Intervention de Jean-Michel Clément

Réunion du mercredi 1er décembre 2021 à 9h30
Commission des affaires étrangères

Photo issue du site de l'Assemblée nationale ou de WikipediaJean-Michel Clément :

Si cet accord et ses objectifs sont intéressants, ils ne nous permettent pas toutefois de donner un blanc-seing au Gouvernement.

Notre groupe est en effet très réservé. Les violations des droits de l'homme au Qatar devraient nous conduire à encadrer strictement nos relations. Outre que nos relations militaires ne sont pas anodines, cet État continue de pratiquer des traitements différents en fonction des catégories de la population, notamment, à l'endroit des femmes, et les pouvoirs judiciaire et exécutif continuent d'infliger des châtiments et des traitements inhumains. Voilà avec qui nous traitons !

Au-delà des accusations de corruption qui entourent l'organisation de la Coupe du monde de football, je rappelle que plus de 6 000 ouvriers étrangers seraient déjà morts sur les chantiers. Notre pays ne s'honore donc pas à appuyer militairement un tel événement.

De plus, en dépit des avancées que présente cet accord, des risques juridiques demeurent quant à la protection de nos soldats, et le compromis auquel nous sommes parvenus me semble peu satisfaisant.

Sur le fond, notre principale réserve concerne la protection de nos soldats et des personnes qu'ils ont à charge. Certes, cet accord dispose d'une clause de juridiction conforme à nos exigences constitutionnelles et conventionnelles, mais c'est une clause de style inhérente à tous les accords que nous passons – même si c'est la première que nous signons avec un État du Golfe depuis 2009, et pas n'importe lequel.

La question de la peine de mort, quant à elle, ne doit pas être reléguée au second plan : un moratoire est en vigueur mais une entorse y a été faite récemment. Que la peine de mort soit peu appliquée ne suffit pas et devrait, au contraire, suffire à nous alerter.

Notre groupe s'interroge également sur les termes de l'article 11. En commission de la défense, la rapporteure pour avis a en effet indiqué qu'en droit, des peines de mort « pourraient être prononcées à l'encontre des personnels français et de leurs personnes à charge, même si le Qatar garantit qu'elles ne seraient pas, le cas échéant, exécutées ». Comment jugez-vous une telle situation ? Il n'est pas acceptable qu'un pays que nous nous apprêtons à soutenir militairement se réserve le droit de prononcer des peines de mort à l'encontre de l'un de nos concitoyens !

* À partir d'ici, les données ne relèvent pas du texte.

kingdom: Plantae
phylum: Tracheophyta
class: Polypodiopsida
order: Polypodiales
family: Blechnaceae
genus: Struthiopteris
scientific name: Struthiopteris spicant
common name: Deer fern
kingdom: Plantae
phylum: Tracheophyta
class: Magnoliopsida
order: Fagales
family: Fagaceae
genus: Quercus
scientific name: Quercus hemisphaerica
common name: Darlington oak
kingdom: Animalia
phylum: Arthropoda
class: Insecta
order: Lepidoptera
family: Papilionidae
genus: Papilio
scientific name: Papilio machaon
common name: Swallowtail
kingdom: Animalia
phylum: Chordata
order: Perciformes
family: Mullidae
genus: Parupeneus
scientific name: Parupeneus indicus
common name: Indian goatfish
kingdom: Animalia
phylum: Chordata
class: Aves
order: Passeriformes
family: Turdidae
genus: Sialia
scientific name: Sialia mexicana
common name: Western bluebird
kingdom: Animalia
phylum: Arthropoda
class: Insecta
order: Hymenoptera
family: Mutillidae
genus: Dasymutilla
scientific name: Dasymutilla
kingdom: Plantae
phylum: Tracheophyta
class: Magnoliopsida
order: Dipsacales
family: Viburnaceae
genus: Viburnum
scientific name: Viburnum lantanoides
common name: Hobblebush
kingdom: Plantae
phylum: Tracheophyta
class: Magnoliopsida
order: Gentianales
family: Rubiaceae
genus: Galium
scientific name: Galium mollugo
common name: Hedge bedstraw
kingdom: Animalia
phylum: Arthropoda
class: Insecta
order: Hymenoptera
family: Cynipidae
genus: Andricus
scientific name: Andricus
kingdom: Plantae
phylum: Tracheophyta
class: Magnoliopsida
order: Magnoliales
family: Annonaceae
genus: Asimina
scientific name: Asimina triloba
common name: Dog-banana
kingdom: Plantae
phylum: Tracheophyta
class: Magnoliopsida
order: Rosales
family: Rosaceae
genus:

Par ailleurs, cet accord ne règle pas des questions essentielles liées à nos relations de défense et de sécurité. Alors que l'étude d'impact mentionne la vente de trente-six avions Rafale, elle passe sous silence le fait que certains d'entre eux ont été mobilisés en Turquie alors que, dans le même temps, la France cédait des Rafales à la Grèce. Cette situation, ambiguë, soulève également la question de la protection de notre savoir-faire industriel.

Enfin, cet accord n'évoque que la protection des soldats alors que des gendarmes sont également mobilisés. En commission de la défense, il a été précisé que l'accord relatif à cette coopération en matière de sécurité, qui concerne donc le ministère de l'intérieur et non celui de la défense, ne serait soumis à approbation qu'en mai 2022, date à laquelle l'Assemblée nationale ne siègera pas. Notre groupe regrette un tel procédé et ne comprend pas pourquoi ces deux accords de sécurité et de défense n'ont pas été présentés ensemble.

En dépit de ses lacunes, cet accord apporte une protection minimale à nos soldats, ce qui est bien évidemment préférable à la situation actuelle, mais ses termes ne sont pas pour autant satisfaisants. Dans ce contexte, nous nous abstiendrons.